Odie Lindsey, writer-in-residence in medicine, health and society, has received the 2021 Award for Fiction from the Mississippi Institute of Arts and Letters for his novel Some Go Home. The prize, awarded in disciplines such as visual arts, poetry and music composition, is the state of Mississippi’s highest designation for creative works. Previous MIAL winners include Walker Percy, Jesmyn Ward, Ellen Douglas, Natasha Tretheway and Richard Ford.
In Some Go Home (W.W. Norton, 2020), a female veteran from a small Mississippi town comes to realize that the culture of her homeplace, in particular her community’s link to a Civil Rights-era murder, is as traumatizing and complex as her combat experience.
The novel’s subject matter relates to much of Lindsey’s coursework in Vanderbilt’s Department of Medicine, Health and Society. The book’s storylines examine the impact of gender, class and race as accentuated by the militarized and memorialized South as well as the region’s ongoing relationship to violence. Additional influences on the novel include Lindsey’s work as associate editor of the Mississippi Encyclopedia (University Press of Mississippi, 2017) and his own military deployment. The protagonist in Some Go Home first appeared in Lindsey’s 2016 short story collection, We Come to Our Senses (W.W. Norton).
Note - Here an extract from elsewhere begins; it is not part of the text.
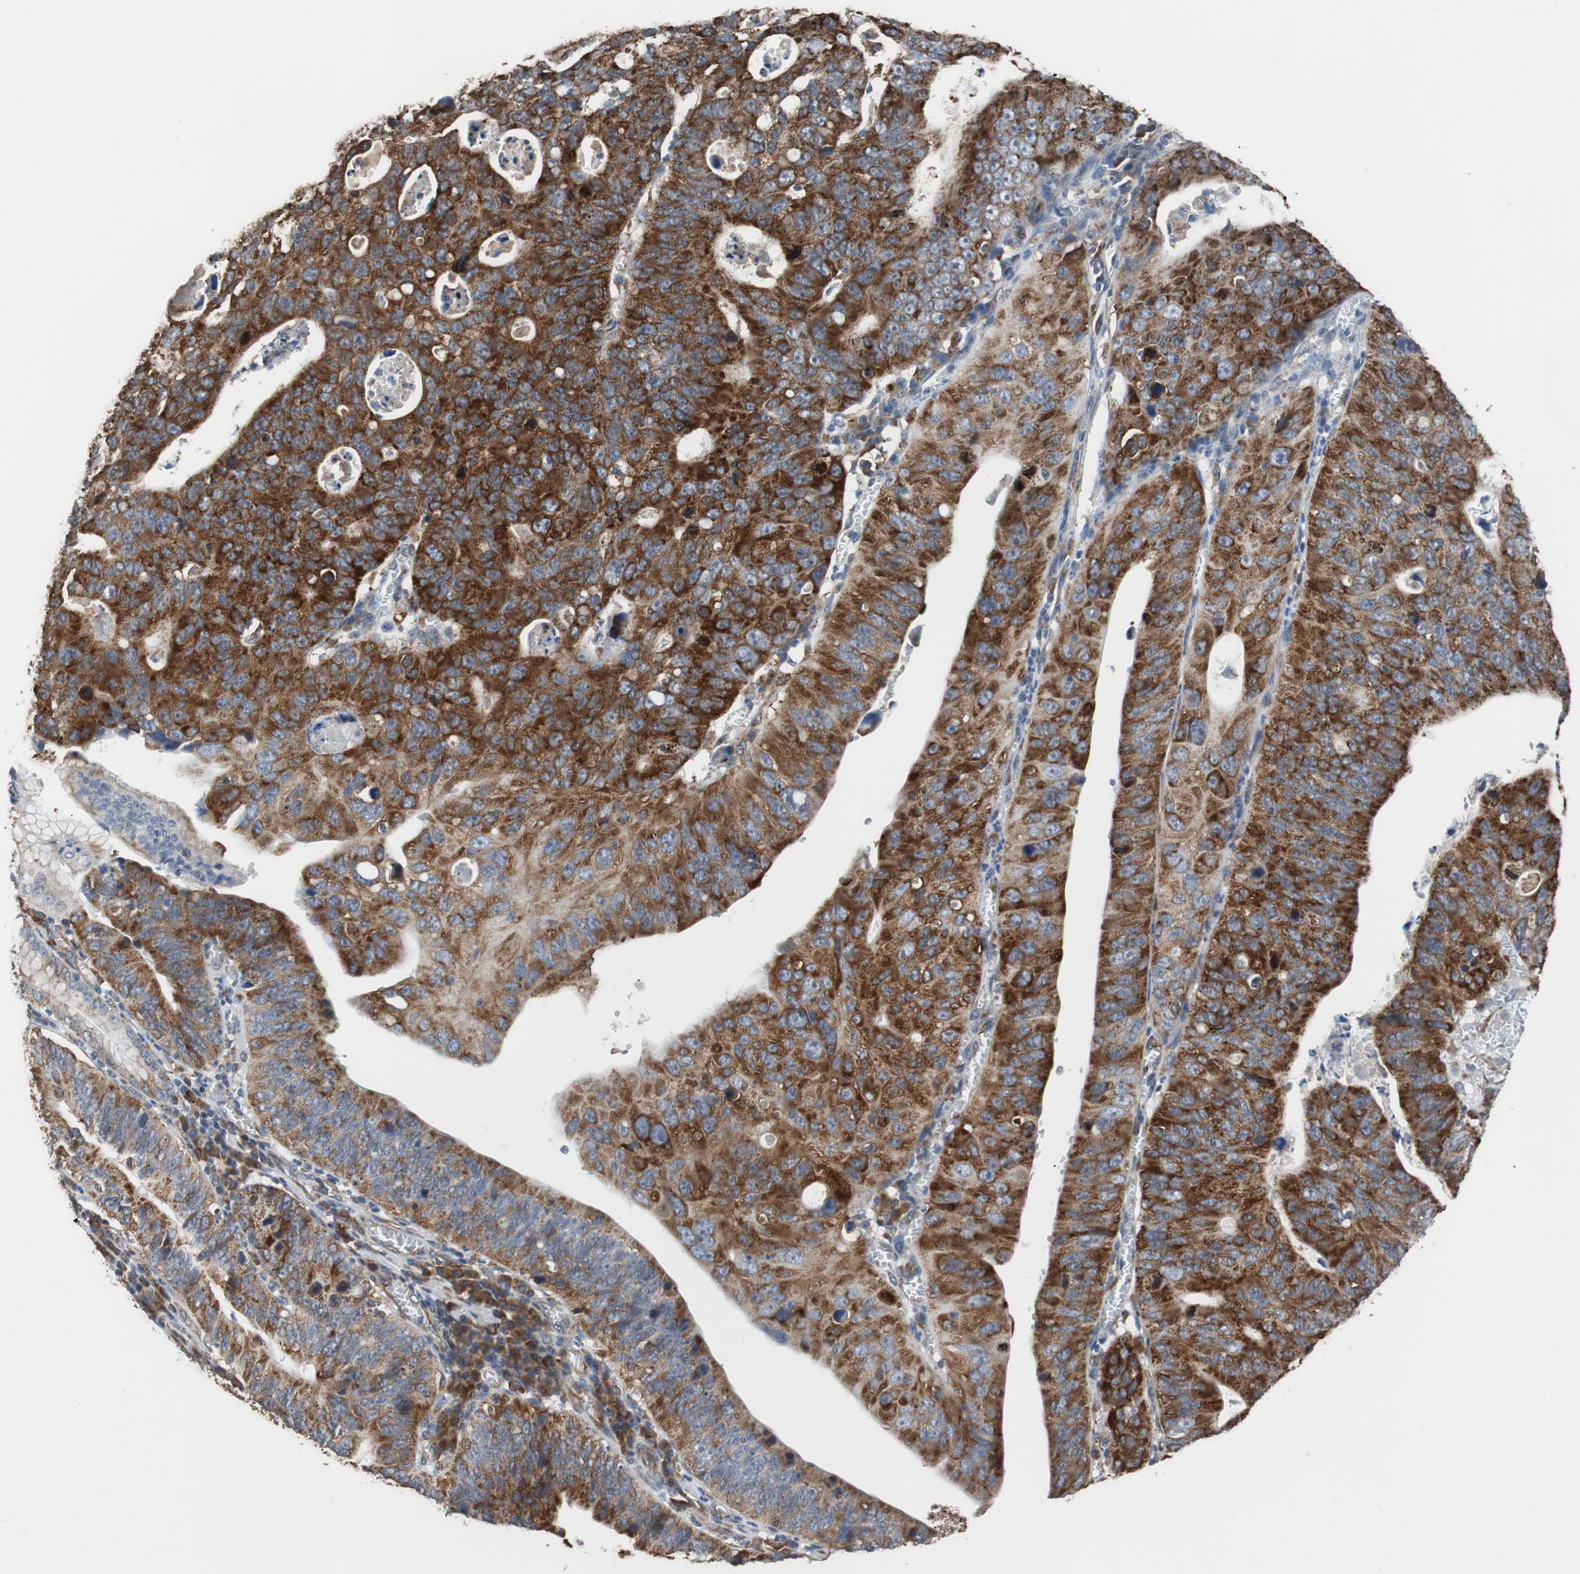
{"staining": {"intensity": "strong", "quantity": ">75%", "location": "cytoplasmic/membranous"}, "tissue": "stomach cancer", "cell_type": "Tumor cells", "image_type": "cancer", "snomed": [{"axis": "morphology", "description": "Adenocarcinoma, NOS"}, {"axis": "topography", "description": "Stomach"}], "caption": "Immunohistochemistry (IHC) histopathology image of stomach adenocarcinoma stained for a protein (brown), which displays high levels of strong cytoplasmic/membranous positivity in about >75% of tumor cells.", "gene": "USP10", "patient": {"sex": "male", "age": 59}}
In addition to the MIAL prize, Lindsey has received the 2021 McGinnis-Ritchie Award for Nonfiction from the Southwest Review for his cover story essay on musician and artist Terry Allen. His current projects include a new story collection that examines the role of pop culture, memory and identity-making, and a novel that considers Nashville’s global entertainment industry and local Kurdish population.